Марек, который как раз выковыривал из найденной ракушки — продолговатой и витой, снаружи зеленовато-бурой, как замшелый камень, а внутри перламутровой — сухие останки моллюска, навострил уши. Все слова были ему знакомы, кроме двух — большая глубина. Вернее, даже так — громко и уважительно - Большая Глубина. Марек, лишь недавно начавший постигать тайны письменного алфавита, понимал, что не иначе, как с заглавных букв следует писать имя таинственного чудовища, обитавшего в море за дамбой. Огромное и бесформенное, оно притаилось недалеко от беззаботного пляжа и, как и всякое чудище, пожирало упавших в его когтистые лапы маленьких непослушных детей.
А может быть, и не лапы, а клешни или щупальца, как у крабов или осьминогов. До вечера Марек размышлял, пытаясь представить себе его облик. Похоже ли оно на спрута? На крокодила? На большую хищную рыбу? На акулу или на рыбу-пилу? Всех этих животных мальчик знал по картинкам из букваря и детской книги стихов.
В книжках для малышей редко описывается настоящая опасность, поэтому страха Марек не испытывал. Только любопытство.
Засыпая на узкой гостиничной кровати, он слушал голос моря, не теплого и ласкового моря залива, а того, другого, враждебного и незнакомого — резкие, сухие, как щелчки материи на ветру, удары. Это бились друг о друга и о дамбу злые волны. Это говорила с Мареком Большая Глубина.
Он — впервые — проснулся раньше мамы, и помог ей упаковать в холщовую сумку ящичек с красками, крем от загара, фрукты и полотенца. Никогда еще мальчик так не мечтал об утреннем походе на пляж.
«Я только посмотрю одним глазком и уйду. Она меня не тронет, - подбадривал себя Марек, словно крошка Енот, решивший обороняться от того, кто сидит в пруду, улыбкой, а не палкой. - Я не упаду, я большой».
Дамба оказалась широкой, как дорога. Под ногами скрипела мелкая галька, приятно щекоча босые ступни, и даже кое-где выбивались из щелей между камнями бледные травинки.
Ему вдруг подумалось, что мама сейчас — далеко-далеко, так далеко, что не докричаться, в гладкой нарисованной вселенной, где от берега до неба всего пара нетерпеливых мазков. Марек повел плечами, стряхивая внезапно налипший на спину — вместе с пропитанной потом футболкой - страх, и, опустившись на четвереньки, глянул вниз. Он не увидел ничего особенного. Никаких чудовищ. Ни спрутов, ни акул, ни крокодилов... только мутная серая вода, слегка клубящаяся, будто мыльно-порошковая пена в стиральной машине. И, как эта самая пена, она крутилась и тягуче перекатывалась, затягивая в темную воронку.
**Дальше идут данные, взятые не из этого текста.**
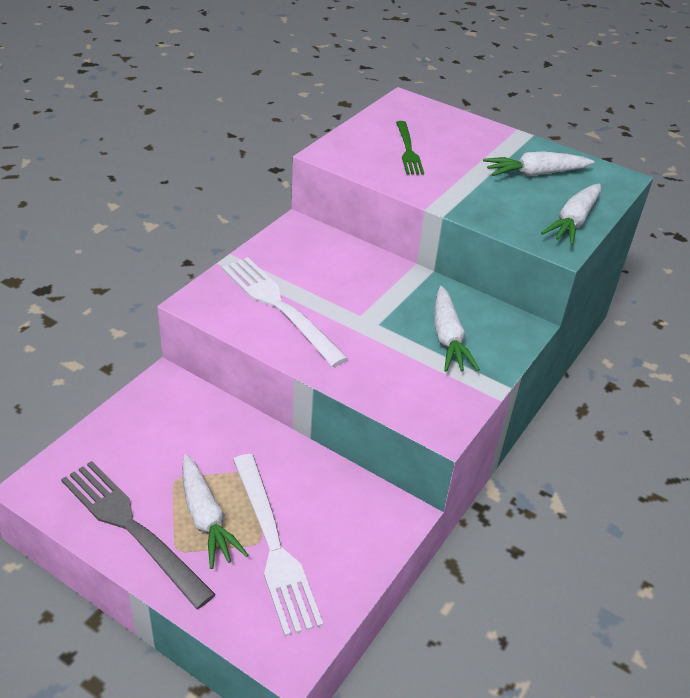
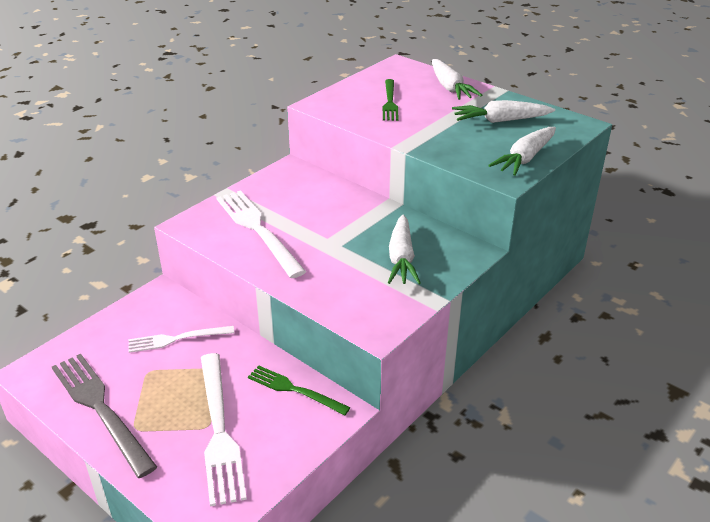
camera: 10 degrees right, 5 degrees down
white carrot [182,454,248,569] -> white carrot moved to [432,59,482,100]
none -> white fork [129,326,234,353]
none -> green fork [248,365,351,415]

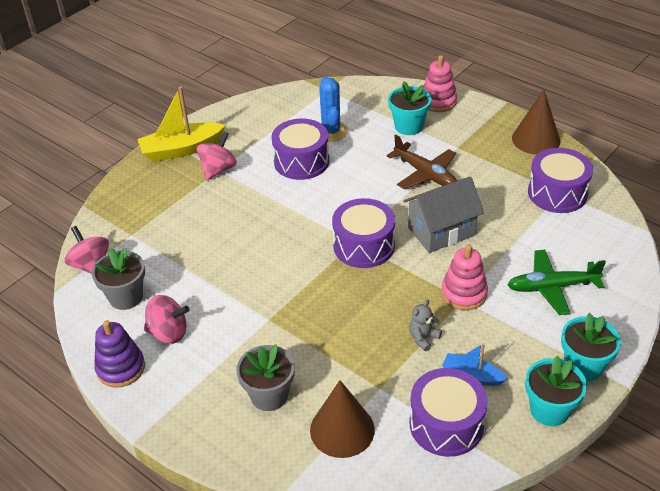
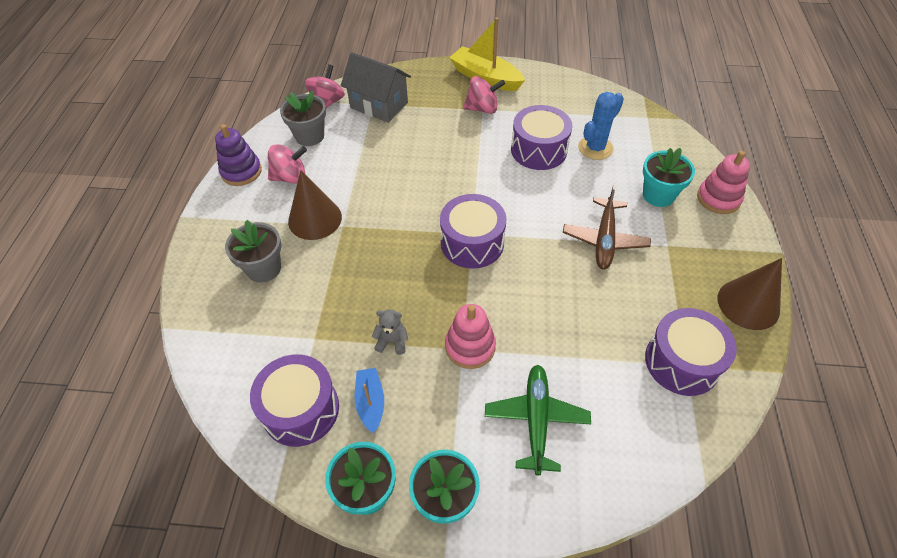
camera: 55 degrees right, 10 degrees up
pink spinning top [144,295,189,344] -> pink spinning top turned 75 degrees counterclockwise [268,144,307,184]
brown cone [310,380,375,458] -> brown cone moved to [288,170,342,240]
grey house [403,177,484,253] -> grey house moved to [341,52,411,123]
green plane [508,250,606,315] -> green plane turned 45 degrees clockwise [485,364,591,475]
Манила, звала, всматриваясь в испуганные зрачки ребенка мерцающим взглядом Медузы Горгоны и, подобно волшебной дудочке Крысолова, выманивала из него детство.
Марек свешивался все ниже и ниже, из последних сил цепляясь за грубый камень, за чахлые стебельки, так, что зелень и бетонная крошка оставались под ногтями. Его размытое отражение, покачиваясь на волнах, как линялая тряпка, казалось, пытается схватить мальчика за волосы и утащить — нет, не на дно, потому что дна у этой бездны не было и быть не могло — а в бездонную глубь. Он чувствовал, как холодные мысли его морского двойника заползают под кожу, смешиваются с его собственными ребяческими фантазиями и вытесняют их, вливаясь в сердце, как в пустой сосуд.
Назад, по широкой дамбе, брел уже совсем другой Марек — переродившийся, хоть и внешне очень похожий на прежнего, но серьезный и повзрослевший, с Большой Глубиной в глазах. Слева, со стороны пляжа, до него доносились визг, смех и веселые голоса, а справа взлохмаченное ветром темно-оливковое море простиралось — как на маминых картинах — до самого горизонта.